The House of York
(The first two chapters)
I don’t remember enjoying a Christmas as much as this one, today, in 2015, as I read through Terry Tyler’s novel, The House of York. I will restrict myself to the first two chapters because I do not want to inform the readers what happens in this breathtakingly fresh, rich and fascinating novel after the first two. I want them to read and enjoy the rest of the novel on their own experience of it.
Why is this novel so extraordinary?
A) Because it does what only some of the greatest novels have done; it conquers Time in a unique way, rising quite above the here and now. It is able to pull out the story from British history, as it were, even though it is set in the contemporary situation.
B) The narrative technique in this novel is a marvel. It has a deceptive simplicity. The first chapter is in first person, but then so is the second in first person though the narrator has changed. In the first chapter you are told the story of Lisa Grey, a young attractive widow (with a son), by Lisa herself. She has the capacity to draw all your sympathy because she is in an unenviable position. But then she is discovered by a rich pleasing man, Elias York, who marries her.
The second chapter takes you into an altogether different situation where the scene changes to the story of Elias’s half-sister, Megan, the second narrator. The names are chosen brilliantly to make you get the feel of the person in question. Megan is quite in the situation of Lisa as she also has a son and has been left by her first husband. But Megan is hardly like Lisa as a person. She wants her son, Rupert, to be the king of the York family business and drowns herself in that effort, not even agreeing to give a son to her second husband, David, whom she likes much more than her first. The perspective from which the story is narrated in the second chapter now changes entirely and our first love, Lisa, now fades into the background. Herein lies the power of the narrator; enter a new narrator and you begin to see everything from the new point of view.
C) The characters in this novel are citizens of the world even though they are traditional, in a sense, to Britain. As an Indian reader, I found it perfectly right for the ways in which Lisa’s father and mother react differently to her decision to marry Elias. I had imagined that only Indians would react in this manner. But Tyler’s fiction captures the scene like one who writes globally because her target is more human nature than social reality. The story is so impacting that it takes you beyond time, place and nationality
D) It is difficult to stop reading once you start. I felt as though I was taken into a past life in which I was a part of what was happening. Tyler knows how not to say everything so that the reader is forced to keep the imagination up and doing.
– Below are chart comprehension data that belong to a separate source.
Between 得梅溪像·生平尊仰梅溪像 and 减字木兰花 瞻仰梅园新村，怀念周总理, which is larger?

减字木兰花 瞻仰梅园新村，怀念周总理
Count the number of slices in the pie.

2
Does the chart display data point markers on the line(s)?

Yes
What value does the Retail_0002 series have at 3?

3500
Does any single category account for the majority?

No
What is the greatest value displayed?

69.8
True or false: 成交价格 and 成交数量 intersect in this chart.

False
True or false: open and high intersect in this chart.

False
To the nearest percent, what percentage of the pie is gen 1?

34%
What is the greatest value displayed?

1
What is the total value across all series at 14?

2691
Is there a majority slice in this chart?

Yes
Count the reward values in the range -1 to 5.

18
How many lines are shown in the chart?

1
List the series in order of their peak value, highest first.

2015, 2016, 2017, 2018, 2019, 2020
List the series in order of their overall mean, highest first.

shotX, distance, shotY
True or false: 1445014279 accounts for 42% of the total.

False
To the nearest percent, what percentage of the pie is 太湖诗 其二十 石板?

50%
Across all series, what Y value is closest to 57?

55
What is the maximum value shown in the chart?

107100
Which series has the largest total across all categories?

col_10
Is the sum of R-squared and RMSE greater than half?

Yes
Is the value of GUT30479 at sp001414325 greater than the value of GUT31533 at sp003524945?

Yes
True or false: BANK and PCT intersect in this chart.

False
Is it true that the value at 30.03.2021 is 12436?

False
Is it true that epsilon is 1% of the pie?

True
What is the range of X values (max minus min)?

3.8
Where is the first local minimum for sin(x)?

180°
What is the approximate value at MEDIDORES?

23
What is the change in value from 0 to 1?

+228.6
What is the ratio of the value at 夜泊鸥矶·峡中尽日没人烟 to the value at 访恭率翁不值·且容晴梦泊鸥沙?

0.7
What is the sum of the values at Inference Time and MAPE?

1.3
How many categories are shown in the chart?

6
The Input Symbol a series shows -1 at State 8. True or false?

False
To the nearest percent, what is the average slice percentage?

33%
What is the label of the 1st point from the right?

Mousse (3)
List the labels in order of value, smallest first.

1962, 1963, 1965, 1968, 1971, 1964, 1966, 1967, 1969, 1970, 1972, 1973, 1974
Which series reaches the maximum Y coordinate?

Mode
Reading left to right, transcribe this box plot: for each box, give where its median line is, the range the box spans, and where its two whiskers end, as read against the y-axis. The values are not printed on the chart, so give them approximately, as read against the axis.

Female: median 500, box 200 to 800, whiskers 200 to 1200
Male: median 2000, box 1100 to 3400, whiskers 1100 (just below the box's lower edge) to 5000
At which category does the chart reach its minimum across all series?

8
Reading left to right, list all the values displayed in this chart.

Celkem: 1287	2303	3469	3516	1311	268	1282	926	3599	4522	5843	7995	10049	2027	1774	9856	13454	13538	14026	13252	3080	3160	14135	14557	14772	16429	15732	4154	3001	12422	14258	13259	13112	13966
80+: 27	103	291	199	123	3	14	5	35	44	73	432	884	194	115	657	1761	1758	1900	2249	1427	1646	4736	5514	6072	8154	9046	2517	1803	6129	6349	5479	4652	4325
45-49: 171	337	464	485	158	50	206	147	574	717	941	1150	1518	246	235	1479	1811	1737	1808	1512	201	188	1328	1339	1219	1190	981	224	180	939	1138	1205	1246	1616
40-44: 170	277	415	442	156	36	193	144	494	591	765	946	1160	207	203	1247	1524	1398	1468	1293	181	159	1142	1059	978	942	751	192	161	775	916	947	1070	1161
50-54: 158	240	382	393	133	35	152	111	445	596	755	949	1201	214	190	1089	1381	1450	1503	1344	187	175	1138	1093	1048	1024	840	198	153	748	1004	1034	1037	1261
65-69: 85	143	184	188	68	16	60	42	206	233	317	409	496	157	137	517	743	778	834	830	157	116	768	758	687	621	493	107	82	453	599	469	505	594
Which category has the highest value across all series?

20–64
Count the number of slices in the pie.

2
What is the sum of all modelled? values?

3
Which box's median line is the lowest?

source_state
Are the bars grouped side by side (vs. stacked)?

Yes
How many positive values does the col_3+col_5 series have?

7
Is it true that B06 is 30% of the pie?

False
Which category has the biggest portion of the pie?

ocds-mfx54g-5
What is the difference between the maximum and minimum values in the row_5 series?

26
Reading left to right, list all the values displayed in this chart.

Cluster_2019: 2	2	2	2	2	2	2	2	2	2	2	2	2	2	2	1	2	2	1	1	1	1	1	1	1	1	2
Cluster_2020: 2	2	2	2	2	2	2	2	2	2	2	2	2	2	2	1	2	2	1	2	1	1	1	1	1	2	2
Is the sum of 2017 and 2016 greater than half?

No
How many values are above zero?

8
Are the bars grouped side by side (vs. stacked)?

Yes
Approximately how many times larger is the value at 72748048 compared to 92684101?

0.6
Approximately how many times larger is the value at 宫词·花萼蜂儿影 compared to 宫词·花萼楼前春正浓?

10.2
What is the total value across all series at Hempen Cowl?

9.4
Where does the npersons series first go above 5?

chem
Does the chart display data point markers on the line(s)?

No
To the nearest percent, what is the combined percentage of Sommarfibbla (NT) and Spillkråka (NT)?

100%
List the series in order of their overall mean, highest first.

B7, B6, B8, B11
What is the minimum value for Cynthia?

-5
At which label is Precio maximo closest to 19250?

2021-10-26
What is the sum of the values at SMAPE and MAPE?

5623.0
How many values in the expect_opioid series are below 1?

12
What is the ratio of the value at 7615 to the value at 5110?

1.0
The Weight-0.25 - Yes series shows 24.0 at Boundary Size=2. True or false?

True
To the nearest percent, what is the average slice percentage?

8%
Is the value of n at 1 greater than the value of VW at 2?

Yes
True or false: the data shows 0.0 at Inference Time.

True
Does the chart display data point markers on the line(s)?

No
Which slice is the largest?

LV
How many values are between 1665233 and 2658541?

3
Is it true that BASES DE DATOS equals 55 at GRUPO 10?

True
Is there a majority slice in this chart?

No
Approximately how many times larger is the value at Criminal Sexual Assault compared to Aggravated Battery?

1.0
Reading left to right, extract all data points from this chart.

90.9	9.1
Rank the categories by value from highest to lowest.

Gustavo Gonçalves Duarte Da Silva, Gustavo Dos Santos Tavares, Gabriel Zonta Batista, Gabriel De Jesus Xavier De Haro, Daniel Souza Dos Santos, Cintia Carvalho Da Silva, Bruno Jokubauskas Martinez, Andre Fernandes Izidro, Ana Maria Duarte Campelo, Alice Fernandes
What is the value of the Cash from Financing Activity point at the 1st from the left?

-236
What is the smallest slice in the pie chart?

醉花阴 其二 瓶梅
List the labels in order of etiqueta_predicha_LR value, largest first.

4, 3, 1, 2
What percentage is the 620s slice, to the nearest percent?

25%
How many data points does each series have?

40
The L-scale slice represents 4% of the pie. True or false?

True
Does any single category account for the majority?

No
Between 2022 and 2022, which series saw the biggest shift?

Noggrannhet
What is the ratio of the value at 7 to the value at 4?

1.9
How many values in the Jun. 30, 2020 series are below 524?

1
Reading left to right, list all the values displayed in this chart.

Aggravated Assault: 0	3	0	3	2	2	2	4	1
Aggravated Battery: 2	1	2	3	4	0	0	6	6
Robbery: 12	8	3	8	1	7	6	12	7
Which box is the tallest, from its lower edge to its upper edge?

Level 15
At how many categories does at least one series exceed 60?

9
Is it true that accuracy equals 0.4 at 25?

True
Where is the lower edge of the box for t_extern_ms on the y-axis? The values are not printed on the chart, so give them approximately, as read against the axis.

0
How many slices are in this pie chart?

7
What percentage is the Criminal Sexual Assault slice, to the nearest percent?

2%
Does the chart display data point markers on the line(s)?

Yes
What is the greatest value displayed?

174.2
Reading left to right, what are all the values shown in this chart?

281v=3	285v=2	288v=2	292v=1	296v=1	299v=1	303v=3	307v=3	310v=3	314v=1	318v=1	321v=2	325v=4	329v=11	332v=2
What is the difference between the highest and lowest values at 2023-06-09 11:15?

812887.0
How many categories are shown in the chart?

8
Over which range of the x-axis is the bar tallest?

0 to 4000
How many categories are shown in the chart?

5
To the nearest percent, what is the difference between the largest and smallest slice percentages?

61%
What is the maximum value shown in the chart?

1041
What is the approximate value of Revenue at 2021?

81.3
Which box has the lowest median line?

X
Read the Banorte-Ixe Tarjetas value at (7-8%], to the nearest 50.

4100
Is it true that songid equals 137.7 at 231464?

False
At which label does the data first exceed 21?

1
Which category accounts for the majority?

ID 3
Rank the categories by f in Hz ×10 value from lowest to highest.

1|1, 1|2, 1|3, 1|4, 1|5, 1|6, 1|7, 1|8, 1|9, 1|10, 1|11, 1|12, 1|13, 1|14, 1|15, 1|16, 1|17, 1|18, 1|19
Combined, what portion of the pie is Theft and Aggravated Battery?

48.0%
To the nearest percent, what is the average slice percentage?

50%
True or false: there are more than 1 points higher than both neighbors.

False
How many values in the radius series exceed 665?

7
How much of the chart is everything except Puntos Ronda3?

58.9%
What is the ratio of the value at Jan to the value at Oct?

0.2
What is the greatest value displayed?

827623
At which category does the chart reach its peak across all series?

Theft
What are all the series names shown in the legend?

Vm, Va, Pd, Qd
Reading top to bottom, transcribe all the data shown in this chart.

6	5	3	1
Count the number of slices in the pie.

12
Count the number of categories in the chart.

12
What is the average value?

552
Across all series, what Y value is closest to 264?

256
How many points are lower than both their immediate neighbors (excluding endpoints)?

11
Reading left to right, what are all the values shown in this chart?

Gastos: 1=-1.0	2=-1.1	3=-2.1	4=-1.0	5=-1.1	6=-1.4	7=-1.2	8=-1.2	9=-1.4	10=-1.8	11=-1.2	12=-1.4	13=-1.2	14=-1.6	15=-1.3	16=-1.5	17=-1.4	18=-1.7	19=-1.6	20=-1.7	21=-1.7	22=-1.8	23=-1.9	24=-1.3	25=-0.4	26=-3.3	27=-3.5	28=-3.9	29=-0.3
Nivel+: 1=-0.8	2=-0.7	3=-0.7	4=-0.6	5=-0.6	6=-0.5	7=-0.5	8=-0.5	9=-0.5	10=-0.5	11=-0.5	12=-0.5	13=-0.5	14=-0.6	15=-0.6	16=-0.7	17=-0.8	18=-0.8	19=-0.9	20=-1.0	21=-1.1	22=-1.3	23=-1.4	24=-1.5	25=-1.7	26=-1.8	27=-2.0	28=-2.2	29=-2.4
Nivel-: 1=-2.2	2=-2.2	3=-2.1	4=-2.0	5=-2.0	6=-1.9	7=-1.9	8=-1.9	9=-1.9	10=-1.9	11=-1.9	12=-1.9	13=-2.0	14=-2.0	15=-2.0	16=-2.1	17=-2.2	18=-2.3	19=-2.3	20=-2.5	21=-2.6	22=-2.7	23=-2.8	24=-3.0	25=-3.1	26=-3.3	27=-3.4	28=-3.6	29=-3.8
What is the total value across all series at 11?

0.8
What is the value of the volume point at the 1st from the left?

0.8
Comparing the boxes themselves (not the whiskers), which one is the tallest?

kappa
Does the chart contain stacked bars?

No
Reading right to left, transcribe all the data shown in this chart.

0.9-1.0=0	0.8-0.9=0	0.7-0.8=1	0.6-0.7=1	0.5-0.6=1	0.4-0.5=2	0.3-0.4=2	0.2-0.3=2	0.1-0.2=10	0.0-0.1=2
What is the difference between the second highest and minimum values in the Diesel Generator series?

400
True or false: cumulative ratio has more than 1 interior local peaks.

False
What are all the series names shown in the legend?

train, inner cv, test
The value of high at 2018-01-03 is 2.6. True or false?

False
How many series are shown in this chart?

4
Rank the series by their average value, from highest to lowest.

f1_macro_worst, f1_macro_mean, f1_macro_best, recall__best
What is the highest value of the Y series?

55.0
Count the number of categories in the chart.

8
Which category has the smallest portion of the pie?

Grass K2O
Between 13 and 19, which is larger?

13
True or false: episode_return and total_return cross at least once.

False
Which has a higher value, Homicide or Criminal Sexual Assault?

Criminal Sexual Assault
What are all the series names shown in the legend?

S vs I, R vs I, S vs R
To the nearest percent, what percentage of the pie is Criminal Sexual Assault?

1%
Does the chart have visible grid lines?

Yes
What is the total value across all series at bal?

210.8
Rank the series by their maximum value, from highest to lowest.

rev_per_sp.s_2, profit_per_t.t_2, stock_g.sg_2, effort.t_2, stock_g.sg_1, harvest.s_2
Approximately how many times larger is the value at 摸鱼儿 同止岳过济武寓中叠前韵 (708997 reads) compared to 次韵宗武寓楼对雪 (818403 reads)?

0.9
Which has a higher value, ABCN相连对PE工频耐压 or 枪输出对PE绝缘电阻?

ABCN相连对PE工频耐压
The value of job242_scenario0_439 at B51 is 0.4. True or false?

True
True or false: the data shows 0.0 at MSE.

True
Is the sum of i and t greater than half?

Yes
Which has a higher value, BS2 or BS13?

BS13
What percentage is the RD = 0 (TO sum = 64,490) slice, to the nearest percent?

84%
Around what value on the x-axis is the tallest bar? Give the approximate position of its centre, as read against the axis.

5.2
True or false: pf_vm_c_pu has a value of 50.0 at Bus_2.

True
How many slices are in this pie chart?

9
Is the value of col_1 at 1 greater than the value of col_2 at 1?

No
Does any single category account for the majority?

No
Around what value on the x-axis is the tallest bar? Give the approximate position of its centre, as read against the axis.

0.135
E) Often theory places showing above telling but here is an example of how the reader can be pulled into the telling. Of course, the use of dialogue is so pronounced that most of the situation is shown. But the telling is also significant here and skillfully blended into the dialogue.
F) Though there is a strong feel of womanly sentiments in this novel, it cannot in any way be described as a woman’s novel alone. In fact, it has been written with the art to draw in male readers. I, for one, was bowled over by this Master Narrator. In the beginning, I thought it would be like Jane Austen’s Mansfield Park. But I soon realized that I was wrong. The best writers are never like each other entirely, though earlier writers seem to speak through them.